In Brep terminology, a layer describes the placement of cell objects in 3D space. The placement is determined by a set of points, which can be generated by one of the following methods:

  1. sampling from typical distributions such as uniform or exponential
  2. point coordinates loaded from a file
  3. Regular grid defined by spacing in x, y and z direction
  4. Regular 2D tiling, such as hexagons or bricks with a given side length. In this case, position x and y coordinates are determined by the center point of each generated tile, and the z coordinate is set to zero.

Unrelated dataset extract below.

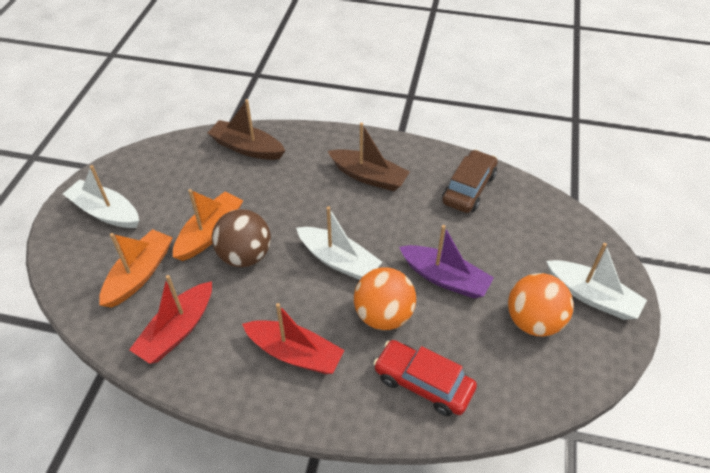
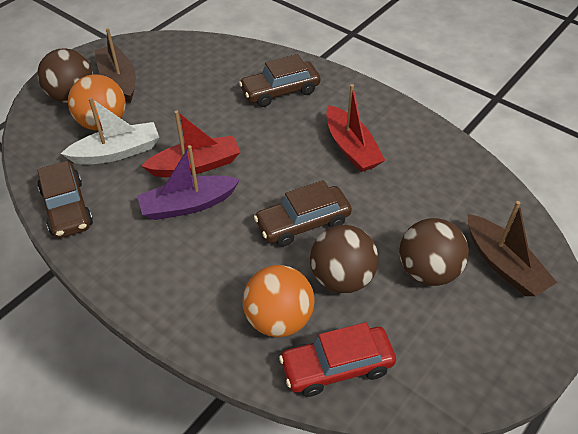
brown ball: 1 -> 3
brown car: 1 -> 3
orange boat: 2 -> 0
white boat: 3 -> 1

A layer is defined by a point set described by one of the methods above, and one or more cell objects that are to be placed at positions determined by the point set. If there are less cell objects than there are points in the point set, then the cell objects are copied until an object is placed at each point.

Cell objects

A cell object consists of a bounding box and a set of connection points. The connection points can be loaded from a Neurolucida file, or can be sampled from the trajectory of a polynomial curve. Currently the types of polynomial curves supported are lines and angular displacements of the form L * cos (theta) * cos (phi) where theta and phi are chosen randomly from a given range of angles.

The set of points that belong to a cell object can be further divided into compartments, e.g. dendrites and axon, which can be later used when specifying connectivity.

In addition, random perturbations can be applied to the points of a cell or one of its compartments.

Parallel fibers can then be described as lines with small random perturbations, and artificial Golgi cell morphologies can be desribed with angular displacements of their dendritic and axon points.


Once layers are defined with the different cell types, connectivity is specified in Brep as projections between layers.

The single type of projection currently supported by BRep is based on Euclidean distances between the points of the different cell object. Given a maximum distance, BRep can determine all cell points in two layers that are close enough to be considered connected.